Нельзя не приветствовать политиков и духовных деятелей, которые стремятся с помощью праздников провести ясный водораздел между центростремительными, народными и органическими началами русской жизни и противостоящими им силами центробежными и расхищающими. В конце концов, Смута была преодолена не благодаря разрушенной уже монархической системе, а благодаря «царю в голове», который не успел выветрится из народного сознания за годы лихолетья.
Даже если многие из поддержавших инициативу политиков люди не верующие и слабо воцерковленные — сам факт доброй их воли не пройдет бесследно: введением такого праздника мы возносим своеобразную молитву к Божией Матери, ежегодно воспоминая о Ее помощи в былые трудные времена.
«Вернулися поляки, казаков привели»
После 1612 года празднование Казанской иконе Божией Матери (4 ноября) отмечали как дату славной победы — освобождения Мининым и Пожарским Москвы и преодоления Смутного времени.

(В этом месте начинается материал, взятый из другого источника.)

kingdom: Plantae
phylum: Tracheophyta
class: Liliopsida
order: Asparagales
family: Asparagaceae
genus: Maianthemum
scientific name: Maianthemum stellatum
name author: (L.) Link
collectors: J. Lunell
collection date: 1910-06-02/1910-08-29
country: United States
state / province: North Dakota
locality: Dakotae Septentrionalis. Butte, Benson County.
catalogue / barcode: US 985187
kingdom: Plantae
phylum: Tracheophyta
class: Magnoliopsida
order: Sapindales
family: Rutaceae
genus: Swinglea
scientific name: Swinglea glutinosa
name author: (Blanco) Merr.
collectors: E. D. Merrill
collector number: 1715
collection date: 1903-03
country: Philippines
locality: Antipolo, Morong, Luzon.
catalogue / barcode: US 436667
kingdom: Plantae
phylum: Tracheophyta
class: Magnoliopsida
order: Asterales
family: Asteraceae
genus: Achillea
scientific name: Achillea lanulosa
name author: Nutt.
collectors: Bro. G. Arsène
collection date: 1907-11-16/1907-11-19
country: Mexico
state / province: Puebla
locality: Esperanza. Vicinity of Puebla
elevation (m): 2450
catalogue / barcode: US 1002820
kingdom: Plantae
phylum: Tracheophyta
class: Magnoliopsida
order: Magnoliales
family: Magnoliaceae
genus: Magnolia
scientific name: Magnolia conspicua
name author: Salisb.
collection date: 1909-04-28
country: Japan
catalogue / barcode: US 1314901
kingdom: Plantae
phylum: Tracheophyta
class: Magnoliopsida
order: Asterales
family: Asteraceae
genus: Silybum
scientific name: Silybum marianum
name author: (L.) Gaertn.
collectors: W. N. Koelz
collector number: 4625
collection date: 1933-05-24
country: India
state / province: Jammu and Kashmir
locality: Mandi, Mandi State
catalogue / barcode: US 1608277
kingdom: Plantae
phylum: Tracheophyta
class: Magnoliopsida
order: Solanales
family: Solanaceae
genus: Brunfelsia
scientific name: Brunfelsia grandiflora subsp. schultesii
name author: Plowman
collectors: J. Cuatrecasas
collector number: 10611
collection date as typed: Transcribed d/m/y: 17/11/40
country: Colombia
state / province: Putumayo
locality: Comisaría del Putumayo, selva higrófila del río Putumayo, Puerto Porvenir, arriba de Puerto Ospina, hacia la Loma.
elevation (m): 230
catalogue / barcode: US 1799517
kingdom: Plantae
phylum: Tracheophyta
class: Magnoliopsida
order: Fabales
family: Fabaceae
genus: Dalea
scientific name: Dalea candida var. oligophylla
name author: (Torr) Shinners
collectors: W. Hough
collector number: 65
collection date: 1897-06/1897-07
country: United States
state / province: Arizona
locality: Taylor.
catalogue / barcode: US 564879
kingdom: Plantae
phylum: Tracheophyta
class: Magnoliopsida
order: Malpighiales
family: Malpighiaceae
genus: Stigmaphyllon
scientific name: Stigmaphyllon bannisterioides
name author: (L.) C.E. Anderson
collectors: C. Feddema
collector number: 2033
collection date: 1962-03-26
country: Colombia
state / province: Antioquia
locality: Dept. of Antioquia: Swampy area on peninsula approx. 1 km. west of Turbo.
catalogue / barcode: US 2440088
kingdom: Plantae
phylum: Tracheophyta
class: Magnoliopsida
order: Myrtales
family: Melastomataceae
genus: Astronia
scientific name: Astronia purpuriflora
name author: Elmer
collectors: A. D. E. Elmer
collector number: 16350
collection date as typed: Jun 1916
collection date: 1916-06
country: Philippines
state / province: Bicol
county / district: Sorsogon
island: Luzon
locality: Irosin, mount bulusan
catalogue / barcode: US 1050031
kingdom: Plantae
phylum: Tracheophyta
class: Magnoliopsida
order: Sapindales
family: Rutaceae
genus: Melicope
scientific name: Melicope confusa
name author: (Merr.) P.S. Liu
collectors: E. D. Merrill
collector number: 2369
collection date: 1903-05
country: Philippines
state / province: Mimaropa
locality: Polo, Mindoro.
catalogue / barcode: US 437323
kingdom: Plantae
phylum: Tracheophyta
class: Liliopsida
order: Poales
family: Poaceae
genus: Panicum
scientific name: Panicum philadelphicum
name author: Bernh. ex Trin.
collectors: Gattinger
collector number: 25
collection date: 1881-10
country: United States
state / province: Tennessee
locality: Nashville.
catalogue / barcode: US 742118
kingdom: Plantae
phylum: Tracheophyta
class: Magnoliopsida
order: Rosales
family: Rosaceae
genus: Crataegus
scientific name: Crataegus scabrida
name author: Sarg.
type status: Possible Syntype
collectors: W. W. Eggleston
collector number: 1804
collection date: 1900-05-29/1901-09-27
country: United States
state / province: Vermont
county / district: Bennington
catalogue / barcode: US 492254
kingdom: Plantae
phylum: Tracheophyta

Учитывая исторический контекст, этот праздник мог бы стать очень важным политическим инструментом, обладающим глубоким символизмом и задающим основной вектор нашей эпохи. Ведь «Смутное время» — не просто название кризиса начала XVII века, когда Россия стояла на грани крушения и расчленения. Это имя подходит и для других глубочайших кризисов русской государственности.
Однако в России, к нашему стыду, никто всерьез не занялся разъяснением символического смысла «нашей Казанской», никто не воспел ее, никому не показалось своевременным углубиться в исторические аналогии. Может быть, объяснение в том, что с «миропорядком смуты» 90-х годов так и не покончено. Мы живем в условиях неустойчивого равновесия, а выбор — не возвращаться в смуту — не столь очевиден, как хотелось бы. Значительная часть элиты кровно заинтересована в том, чтобы 90-е годы общество настоящей Смутой не признало, чтобы, пусть с натяжками, пусть со скрипом, но это время и его итоги приняли как норму.